Kalden Lodoe du service tibétain de RFA a contribué à ce rapport. Edité par Malcolm Foster.
« La décision imprévisible du Dalaï Lama laisse la Chine perplexe »
Le Dalaï Lama « injustement étiqueté » à propos de la vidéo sur la langue – Tibet en exil
Le 13 avril 2023 : Le chef du gouvernement tibétain en exil a défendu jeudi le Dalaï Lama à propos d’une vidéo le montrant en train de demander à un garçon de lui sucer la langue, affirmant que l’incident avait démontré le côté innocent et affectueux du chef spirituel du pays.
Le lauréat du prix Nobel de la paix a présenté ses excuses après que les images d’un événement public, qui le montrent également en train de donner une bise au garçon, sont devenues virales, entraînant une vague de commentaires sur les médias sociaux selon lesquels son comportement s’apparentait à de la maltraitance.
Penpa Tsering, le Sikyong (dirigeant politique) de l’Administration centrale tibétaine en exil, a déclaré que le Dalaï Lama avait été « injustement affublé de toutes sortes de noms qui ont vraiment blessé le sentiment de tous ses partisans ».
L’attitude innocente et affectueuse du grand-père de 87 ans montrée dans la vidéo a été mal interprétée, a déclaré Tsering aux journalistes à New Delhi, ajoutant qu’une vie de célibat et de pratique spirituelle avait conduit le Dalaï Lama « au-delà des plaisirs sensoriels ».
Le clip vidéo, filmé en février et diffusé ce mois-ci, a été visionné plus d’un million de fois sur Twitter.
Tsering a déclaré que les enquêtes ont montré que des « sources pro-chinoises » étaient impliquées dans la diffusion de la vidéo, ajoutant que « l’aspect politique de cet incident ne peut être ignoré ».

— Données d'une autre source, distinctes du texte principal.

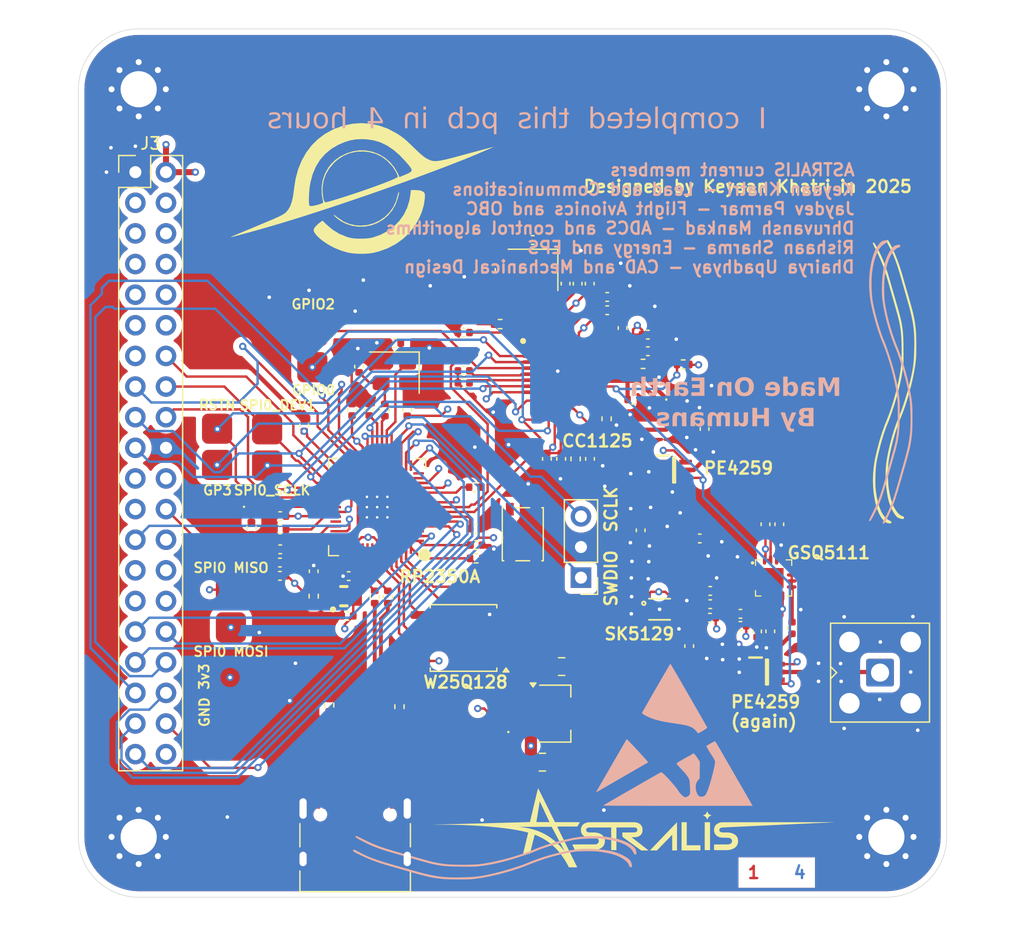
<source format=kicad_pcb>
(kicad_pcb
	(version 20241229)
	(generator "pcbnew")
	(generator_version "9.0")
	(general
		(thickness 1.6)
		(legacy_teardrops no)
	)
	(paper "A4")
	(layers
		(0 "F.Cu" signal)
		(4 "In1.Cu" signal)
		(6 "In2.Cu" signal)
		(2 "B.Cu" signal)
		(9 "F.Adhes" user "F.Adhesive")
		(11 "B.Adhes" user "B.Adhesive")
		(13 "F.Paste" user)
		(15 "B.Paste" user)
		(5 "F.SilkS" user "F.Silkscreen")
		(7 "B.SilkS" user "B.Silkscreen")
		(1 "F.Mask" user)
		(3 "B.Mask" user)
		(17 "Dwgs.User" user "User.Drawings")
		(19 "Cmts.User" user "User.Comments")
		(21 "Eco1.User" user "User.Eco1")
		(23 "Eco2.User" user "User.Eco2")
		(25 "Edge.Cuts" user)
		(27 "Margin" user)
		(31 "F.CrtYd" user "F.Courtyard")
		(29 "B.CrtYd" user "B.Courtyard")
		(35 "F.Fab" user)
		(33 "B.Fab" user)
		(39 "User.1" user)
		(41 "User.2" user)
		(43 "User.3" user)
		(45 "User.4" user)
	)
	(setup
		(stackup
			(layer "F.SilkS"
				(type "Top Silk Screen")
			)
			(layer "F.Paste"
				(type "Top Solder Paste")
			)
			(layer "F.Mask"
				(type "Top Solder Mask")
				(thickness 0.01)
			)
			(layer "F.Cu"
				(type "copper")
				(thickness 0.035)
			)
			(layer "dielectric 1"
				(type "prepreg")
				(thickness 0.1)
				(material "FR4")
				(epsilon_r 4.5)
				(loss_tangent 0.02)
			)
			(layer "In1.Cu"
				(type "copper")
				(thickness 0.035)
			)
			(layer "dielectric 2"
				(type "core")
				(thickness 1.24)
				(material "FR4")
				(epsilon_r 4.5)
				(loss_tangent 0.02)
			)
			(layer "In2.Cu"
				(type "copper")
				(thickness 0.035)
			)
			(layer "dielectric 3"
				(type "prepreg")
				(thickness 0.1)
				(material "FR4")
				(epsilon_r 4.5)
				(loss_tangent 0.02)
			)
			(layer "B.Cu"
				(type "copper")
				(thickness 0.035)
			)
			(layer "B.Mask"
				(type "Bottom Solder Mask")
				(thickness 0.01)
			)
			(layer "B.Paste"
				(type "Bottom Solder Paste")
			)
			(layer "B.SilkS"
				(type "Bottom Silk Screen")
			)
			(copper_finish "None")
			(dielectric_constraints no)
		)
		(pad_to_mask_clearance 0)
		(allow_soldermask_bridges_in_footprints no)
		(tenting front back)
		(pcbplotparams
			(layerselection 0x00000000_00000000_55555555_5755f5ff)
			(plot_on_all_layers_selection 0x00000000_00000000_00000000_00000000)
			(disableapertmacros no)
			(usegerberextensions no)
			(usegerberattributes yes)
			(usegerberadvancedattributes yes)
			(creategerberjobfile yes)
			(dashed_line_dash_ratio 12.000000)
			(dashed_line_gap_ratio 3.000000)
			(svgprecision 4)
			(plotframeref no)
			(mode 1)
			(useauxorigin no)
			(hpglpennumber 1)
			(hpglpenspeed 20)
			(hpglpendiameter 15.000000)
			(pdf_front_fp_property_popups yes)
			(pdf_back_fp_property_popups yes)
			(pdf_metadata yes)
			(pdf_single_document no)
			(dxfpolygonmode yes)
			(dxfimperialunits yes)
			(dxfusepcbnewfont yes)
			(psnegative no)
			(psa4output no)
			(plot_black_and_white yes)
			(sketchpadsonfab no)
			(plotpadnumbers no)
			(hidednponfab no)
			(sketchdnponfab yes)
			(crossoutdnponfab yes)
			(subtractmaskfromsilk no)
			(outputformat 1)
			(mirror no)
			(drillshape 1)
			(scaleselection 1)
			(outputdirectory "")
		)
	)
	(net 0 "")
	(net 1 "GND")
	(net 2 "Net-(IC1-XOSC_Q2)")
	(net 3 "Net-(IC1-XOSC_Q1)")
	(net 4 "Net-(IC1-DCPL_XOSC)")
	(net 5 "3v3")
	(net 6 "Net-(IC1-DCPL_PFD_CHP)")
	(net 7 "Net-(IC1-LPF1)")
	(net 8 "Net-(IC1-LPF0)")
	(net 9 "Net-(IC1-DCPL_VCO)")
	(net 10 "Net-(IC1-DCPL)")
	(net 11 "Net-(IC1-DVDD_1)")
	(net 12 "Net-(IC1-VDD_GUARD)")
	(net 13 "Net-(U1-VREG_AVDD)")
	(net 14 "1v1")
	(net 15 "XOUT")
	(net 16 "XIN")
	(net 17 "5v")
	(net 18 "Net-(D3-A)")
	(net 19 "Net-(U3-2f0)")
	(net 20 "Net-(IC3-RFC)")
	(net 21 "Net-(IC2-ANT)")
	(net 22 "Net-(U3-RF_IN)")
	(net 23 "Net-(IC3-RF2)")
	(net 24 "Net-(IC3-RF1)")
	(net 25 "Net-(U4-LNA_IN)")
	(net 26 "Net-(IC4-RF1)")
	(net 27 "Net-(U4-LNA_OUT)")
	(net 28 "Net-(C49-Pad1)")
	(net 29 "Net-(IC4-RF2)")
	(net 30 "Net-(D1-A)")
	(net 31 "Net-(D1-K)")
	(net 32 "Net-(D2-A)")
	(net 33 "GPIO3")
	(net 34 "GPIO0")
	(net 35 "GPIO2")
	(net 36 "SPI0_DEV1")
	(net 37 "TRX_SW")
	(net 38 "Net-(IC1-EXT_XOSC)")
	(net 39 "CC_RSTN")
	(net 40 "Net-(IC1-RBIAS)")
	(net 41 "unconnected-(IC1-N.C.-Pad16)")
	(net 42 "LNA_P")
	(net 43 "PA")
	(net 44 "LNA_N")
	(net 45 "SPI0_MOSI")
	(net 46 "SPI0_MISO")
	(net 47 "SPI0_SCLK")
	(net 48 "Net-(IC4-RFC)")
	(net 49 "unconnected-(J3-Pin_7-Pad7)")
	(net 50 "unconnected-(J3-Pin_21-Pad21)")
	(net 51 "SPI1_MISO")
	(net 52 "I2C1_SCL")
	(net 53 "BEAT")
	(net 54 "I2C1_SDA")
	(net 55 "unconnected-(J3-Pin_10-Pad10)")
	(net 56 "unconnected-(J3-Pin_30-Pad30)")
	(net 57 "SPI1_DEV2")
	(net 58 "unconnected-(J3-Pin_28-Pad28)")
	(net 59 "SPI0_DEV2")
	(net 60 "unconnected-(J3-Pin_4-Pad4)")
	(net 61 "SPI1_SCLK")
	(net 62 "unconnected-(J3-Pin_29-Pad29)")
	(net 63 "SPI1_MOSI")
	(net 64 "SPI1_DEV1")
	(net 65 "SPI0_DEV3")
	(net 66 "I2C0_SDA")
	(net 67 "unconnected-(J3-Pin_5-Pad5)")
	(net 68 "unconnected-(J3-Pin_9-Pad9)")
	(net 69 "SPI1_DEV3")
	(net 70 "unconnected-(J3-Pin_26-Pad26)")
	(net 71 "unconnected-(J3-Pin_27-Pad27)")
	(net 72 "unconnected-(J3-Pin_6-Pad6)")
	(net 73 "I2C0_SCL")
	(net 74 "unconnected-(J3-Pin_11-Pad11)")
	(net 75 "unconnected-(J3-Pin_22-Pad22)")
	(net 76 "unconnected-(J3-Pin_40-Pad40)")
	(net 77 "unconnected-(J3-Pin_8-Pad8)")
	(net 78 "unconnected-(J4-SBU2-PadB8)")
	(net 79 "USB_DM")
	(net 80 "Net-(J4-CC1)")
	(net 81 "unconnected-(J4-SBU1-PadA8)")
	(net 82 "Net-(J4-CC2)")
	(net 83 "USB_DP")
	(net 84 "Net-(U1-VREG_LX)")
	(net 85 "Net-(U1-USB_DM)")
	(net 86 "Net-(U1-USB_DP)")
	(net 87 "Net-(R6-Pad1)")
	(net 88 "QSPI_SS")
	(net 89 "Net-(U1-XOUT)")
	(net 90 "unconnected-(U1-GPIO26_ADC0-Pad40)")
	(net 91 "QSPI_SCLK")
	(net 92 "QSPI_SD3")
	(net 93 "unconnected-(U1-GPIO27_ADC1-Pad41)")
	(net 94 "unconnected-(U1-GPIO10-Pad14)")
	(net 95 "QSPI_SD0")
	(net 96 "QSPI_SD1")
	(net 97 "QSPI_SD2")
	(net 98 "unconnected-(U1-GPIO7-Pad10)")
	(net 99 "unconnected-(U1-GPIO1-Pad3)")
	(net 100 "unconnected-(U1-GPIO11-Pad15)")
	(net 101 "unconnected-(U3-NC-Pad13)")
	(net 102 "unconnected-(U3-EP-Pad17)")
	(net 103 "LNA_PD_EN")
	(net 104 "UART0_RX")
	(net 105 "UART0_TX")
	(net 106 "Net-(J2-Pin_3)")
	(net 107 "Net-(J2-Pin_1)")
	(footprint "Capacitor_SMD:C_0402_1005Metric" (layer "F.Cu") (at 141.225 107.875 90))
	(footprint "Capacitor_SMD:C_0402_1005Metric" (layer "F.Cu") (at 139.2375 116.5 180))
	(footprint "Capacitor_SMD:C_0402_1005Metric" (layer "F.Cu") (at 157.425 94.975 90))
	(footprint "Capacitor_SMD:C_0402_1005Metric" (layer "F.Cu") (at 178.775 124.955 -90))
	(footprint "LED_SMD:LED_0402_1005Metric" (layer "F.Cu") (at 137.325 114.625))
	(footprint "MountingHole:MountingHole_3mm_Pad_Via" (layer "F.Cu") (at 189.5 80))
	(footprint "Capacitor_SMD:C_0402_1005Metric" (layer "F.Cu") (at 149.7625 106.6 90))
	(footprint "Resistor_SMD:R_0402_1005Metric" (layer "F.Cu") (at 172.65 102.825))
	(footprint "Capacitor_SMD:C_0402_1005Metric" (layer "F.Cu") (at 181.675 124.675 -90))
	(footprint "Resistor_SMD:R_0402_1005Metric" (layer "F.Cu") (at 149.125 131.2 -90))
	(footprint "Connector_Coaxial:SMA_Amphenol_901-143_Horizontal" (layer "F.Cu") (at 188.975 128.375))
	(footprint "Symbol:LayerMarker_4_6.35x2.54mm_TextH1mm_P1.27mm" (layer "F.Cu") (at 178.5 146.225))
	(footprint "Capacitor_SMD:C_0402_1005Metric" (layer "F.Cu") (at 169.125 116.575 -90))
	(footprint "Diode_SMD:D_0402_1005Metric" (layer "F.Cu") (at 157.0625 133.3 180))
	(footprint "Resistor_SMD:R_0402_1005Metric" (layer "F.Cu") (at 148.1625 122.1 -90))
	(footprint "Capacitor_SMD:C_0402_1005Metric" (layer "F.Cu") (at 173.15 126.175 -90))
	(footprint "Capacitor_SMD:C_0402_1005Metric" (layer "F.Cu") (at 144.8125 123.675 180))
	(footprint "mainfoot:Debug Pad" (layer "F.Cu") (at 135.075 130.275))
	(footprint "Capacitor_SMD:C_0805_2012Metric" (layer "F.Cu") (at 160.975 135.8))
	(footprint "Capacitor_SMD:C_0402_1005Metric" (layer "F.Cu") (at 169.725 101.725))
	(footprint "Capacitor_SMD:C_0402_1005Metric" (layer "F.Cu") (at 155.4875 117.8))
	(footprint "Resistor_SMD:R_0402_1005Metric" (layer "F.Cu") (at 169.325 102.775))
	(footprint "Resistor_SMD:R_0402_1005Metric" (layer "F.Cu") (at 155.4875 118.9 180))
	(footprint "MountingHole:MountingHole_3mm_Pad_Via" (layer "F.Cu") (at 127.5 80))
	(footprint "mainfoot:Debug Pad" (layer "F.Cu") (at 141.9 101.55))
	(footprint "Capacitor_SMD:C_0402_1005Metric" (layer "F.Cu") (at 142.0125 119.97 90))
	(footprint "mainfoot:QFN50P500X500X100-33N-D" (layer "F.Cu") (at 162.25 103.375))
	(footprint "Resistor_SMD:R_0402_1005Metric" (layer "F.Cu") (at 147.9125 106.6 -90))
	(footprint "Capacitor_SMD:C_0402_1005Metric" (layer "F.Cu") (at 163.9 96.125 -90))
	(footprint "Capacitor_SMD:C_0402_1005Metric" (layer "F.Cu") (at 155.375 113))
	(footprint "Capacitor_SMD:C_0402_1005Metric" (layer "F.Cu") (at 161.35 110.65 -90))
	(footprint "Capacitor_SMD:C_0402_1005Metric" (layer "F.Cu") (at 154.45 104.35 180))
	(footprint "mainfoot:Debug Pad" (layer "F.Cu") (at 134 109.65))
	(footprint "Capacitor_SMD:C_0805_2012Metric" (layer "F.Cu") (at 162.575 127.875))
	(footprint "Crystal:Crystal_SMD_3225-4Pin_3.2x2.5mm" (layer "F.Cu") (at 148.7 103.5 180))
	(footprint "Diode_SMD:D_0402_1005Metric" (layer "F.Cu") (at 157.0875 131.8))
	(footprint "Capacitor_SMD:C_0402_1005Metric" (layer "F.Cu") (at 139.2375 118.15 180))
	(footprint "Resistor_SMD:R_0402_1005Metric" (layer "F.Cu") (at 157.475 99.475))
	(footprint "easyeda2kicad:QFN-16_L3.0-W3.0-P0.50-TL-EP1.65" (layer "F.Cu") (at 180.15 120.525))
	(footprint "Capacitor_SMD:C_0402_1005Metric" (layer "F.Cu") (at 154.45 103.35 180))
	(footprint "Capacitor_SMD:C_0402_1005Metric" (layer "F.Cu") (at 139.2375 115.4 180))
	(footprint "Capacitor_SMD:C_0402_1005Metric" (layer "F.Cu") (at 164.925 110.65 -90))
	(footprint "mainfoot:Debug Pad" (layer "F.Cu") (at 138.15 109.7 180))
	(footprint "Capacitor_SMD:C_0402_1005Metric" (layer "F.Cu") (at 179.875 124.95 -90))
	(footprint "Resistor_SMD:R_0402_1005Metric" (layer "F.Cu") (at 142.0125 122.035 90))
	(footprint "mainfoot:PE4259"
		(layer "F.Cu")
		(uuid "8b21fd2c-1f10-4f6d-8e8c-c0cb7c1125e8")
		(at 171.9 111.575)
		(descr "6lead-sc-70")
		(tags "Integrated Circuit")
		(property "Reference" "IC3"
			(at 0 2.325 0)
			(layer "F.SilkS")
			(hide yes)
			(uuid "b2df86d4-b2e4-4dda-88e8-f19fdbd105b8")
			(effects
				(font
					(size 1.27 1.27)
					(thickness 0.254)
				)
			)
		)
		(property "Value" "4259-63"
			(at 0 0 0)
			(layer "F.SilkS")
			(hide yes)
			(uuid "61bd0449-b014-40d7-b06d-327f2f059bbf")
			(effects
				(font
					(size 1.27 1.27)
					(thickness 0.254)
				)
			)
		)
		(property "Datasheet" "http://www.psemi.com/pdf/datasheets/pe4259ds.pdf"
			(at 0 0 0)
			(layer "F.Fab")
			(hide yes)
			(uuid "eb9da2da-0552-41e7-9d7a-2fe6e3c7167a")
			(effects
				(font
					(size 1.27 1.27)
					(thickness 0.15)
				)
			)
		)
		(property "Description" "RF switch IC"
			(at 0 0 0)
			(layer "F.Fab")
			(hide yes)
			(uuid "532c24f2-c7af-4b9b-8f85-2c21e0c0a13e")
			(effects
				(font
					(size 1.27 1.27)
					(thickness 0.15)
				)
			)
		)
		(property "Height" "1.1"
			(at 0 0 0)
			(unlocked yes)
			(layer "F.Fab")
			(hide yes)
			(uuid "e7d850dd-8966-4102-a7d1-e1d48ef3334e")
			(effects
				(font
					(size 1 1)
					(thickness 0.15)
				)
			)
		)
		(property "Mouser Part Number" "81-4259-63"
			(at 0 0 0)
			(unlocked yes)
			(layer "F.Fab")
			(hide yes)
			(uuid "c566139f-307d-43e3-909d-6f56534fc9aa")
			(effects
				(font
					(size 1 1)
					(thickness 0.15)
				)
			)
		)
		(property "Mouser Price/Stock" "https://www.mouser.co.uk/ProductDetail/pSemi/4259-63?qs=iw0hurA%2FaD37qvQcKdATTw%3D%3D"
			(at 0 0 0)
			(unlocked yes)
			(layer "F.Fab")
			(hide yes)
			(uuid "688b421a-ab41-462f-aec9-9939563199ba")
			(effects
				(font
					(size 1 1)
					(thickness 0.15)
				)
			)
		)
		(property "Manufacturer_Name" "Peregrine Semiconductor"
			(at 0 0 0)
			(unlocked yes)
			(layer "F.Fab")
			(hide yes)
			(uuid "5e1e985c-2161-4405-bc10-e50485a36ff4")
			(effects
				(font
					(size 1 1)
					(thickness 0.15)
				)
			)
		)
		(property "Manufacturer_Part_Number" "4259-63"
			(at 0 0 0)
			(unlocked yes)
			(layer "F.Fab")
			(hide yes)
			(uuid "0a843dc3-8ba1-4d0f-9354-755d52eeeaf3")
			(effects
				(font
					(size 1 1)
					(thickness 0.15)
				)
			)
		)
		(path "/babb00b4-4fc5-4c7f-b999-54128d9718df")
		(sheetname "/")
		(sheetfile "hardware_rf.kicad_sch")
		(attr smd)
		(fp_line
			(start -1.475 -1.2)
			(end -0.425 -1.2)
			(stroke
				(width 0.2)
				(type solid)
			)
			(layer "F.SilkS")
			(uuid "6b6bfdd8-c588-4e09-8fbe-0001a31a15c1")
		)
		(fp_line
			(start -0.075 -1.025)
			(end 0.075 -1.025)
			(stroke
				(width 0.2)
				(type solid)
			)
			(layer "F.SilkS")
			(uuid "7df657d8-edc6-4883-8515-819167de158c")
		)
		(fp_line
			(start -0.075 1.025)
			(end -0.075 -1.025)
			(stroke
				(width 0.2)
				(type solid)
			)
			(layer "F.SilkS")
			(uuid "32a60b19-46fb-4272-b229-33060b9b432c")
		)
		(fp_line
			(start 0.075 -1.025)
			(end 0.075 1.025)
			(stroke
				(width 0.2)
				(type solid)
			)
			(layer "F.SilkS")
			(uuid "f4116c59-25d2-4195-a57a-638bebe67d83")
		)
		(fp_line
			(start 0.075 1.025)
			(end -0.075 1.025)
			(stroke
				(width 0.2)
				(type solid)
			)
			(layer "F.SilkS")
			(uuid "e3782a8a-01e9-4af3-8371-4b30148fabfa")
		)
		(fp_line
			(start -1.725 -1.325)
			(end 1.725 -1.325)
			(stroke
				(width 0.05)
				(type solid)
			)
			(layer "F.CrtYd")
			(uuid "1420be9a-be45-4efa-8326-3e0d52687592")
		)
		(fp_line
			(start -1.725 1.325)
			(end -1.725 -1.325)
			(stroke
				(width 0.05)
				(type solid)
			)
			(layer "F.CrtYd")
			(uuid "30044a1c-b2f9-4de2-816e-e22ef1adaece")
		)
		(fp_line
			(start 1.725 -1.325)
			(end 1.725 1.325)
			(stroke
				(width 0.05)
				(type solid)
			)
			(layer "F.CrtYd")
			(uuid "10ed0899-558d-4c4e-a4f3-4986e62dc48f")
		)
		(fp_line
			(start 1.725 1.325)
			(end -1.725 1.325)
			(stroke
				(width 0.05)
				(type solid)
			)
			(layer "F.CrtYd")
			(uuid "a0b0a23e-b645-40ff-9799-548e27653197")
		)
		(fp_line
			(start -0.625 -1.025)
			(end 0.625 -1.025)
			(stroke
				(width 0.1)
				(type solid)
			)
			(layer "F.Fab")
			(uuid "0774ceae-257a-4a5c-bd37-71efe36c8d70")
		)
		(fp_line
			(start -0.625 -0.375)
			(end 0.025 -1.025)
			(stroke
				(width 0.1)
				(type solid)
			)
			(layer "F.Fab")
			(uuid "6d29959c-d7c9-4003-9263-fefdbd2def30")
		)
		(fp_line
			(start -0.625 1.025)
			(end -0.625 -1.025)
			(stroke
				(width 0.1)
				(type solid)
			)
			(layer "F.Fab")
			(uuid "0991f0fb-1ec8-4d87-b471-f9a916ee0403")
		)
		(fp_line
			(start 0.625 -1.025)
			(end 0.625 1.025)
			(stroke
				(width 0.1)
				(type solid)
			)
			(layer "F.Fab")
			(uuid "615be4c4-d825-4ac2-96d9-a2214f993285")
		)
		(fp_line
			(start 0.625 1.025)
			(end -0.625 1.025)
			(stroke
				(width 0.1)
				(type solid)
			)
			(layer "F.Fab")
			(uuid "fadf202b-d2af-487f-a490-4431f3a94df8")
		)
		(fp_text user "${REFERENCE}"
			(at 0 0 0)
			(layer "F.Fab")
			(uuid "c7aa6a17-3ffe-439a-9721-663863422b8b")
			(effects
				(font
					(size 1.27 1.27)
					(thickness 0.254)
				)
			)
		)
		(pad "1" smd rect
			(at -0.95 -0.65 90)
			(size 0.4 1.05)
			(layers "F.Cu" "F.Mask" "F.Paste")
			(net 24 "Net-(IC3-RF1)")
			(pinfunction "RF1")
			(pintype "passive")
			(uuid "e856fc33-87c3-4a04-a1d8-67b6d90b02d0")
		)
		(pad "2" smd rect
			(at -0.95 0 90)
			(size 0.4 1.05)
			(layers "F.Cu" "F.Mask" "F.Paste")
			(net 1 "GND")
			(pinfunction "GND")
			(pintype "passive")
			(uuid "a0197915-8f84-4294-bd7e-700b54bdba70")
		)
		(pad "3" smd rect
			(at -0.95 0.65 90)
			(size 0.4 1.05)
			(layers "F.Cu" "F.Mask" "F.Paste")
			(net 23 "Net-(IC3-RF2)")
			(pinfunction "RF2")
			(pintype "passive")
			(uuid "0be1d750-a36a-42e6-a4f9-f91aae492933")
		)
		(pad "4" smd
... [1224993 chars truncated]
</source>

Les responsables de l’ambassade de Chine à New Delhi n’étaient pas immédiatement disponibles pour un commentaire.
Le dalaï-lama s’est réfugié en Inde en 1959 après l’échec d’un soulèvement contre la domination chinoise au Tibet. L’armée chinoise est entrée dans le pays et en a pris le contrôle en 1951.
Depuis des décennies, il s’efforce d’obtenir un soutien mondial en faveur de l’autonomie linguistique et culturelle de son pays isolé et montagneux, situé entre l’Inde et la Chine.
Pékin l’accuse de fomenter le séparatisme et ne reconnaît pas le gouvernement tibétain en exil, qui représente environ 100 000 Tibétains vivant dans une trentaine de pays.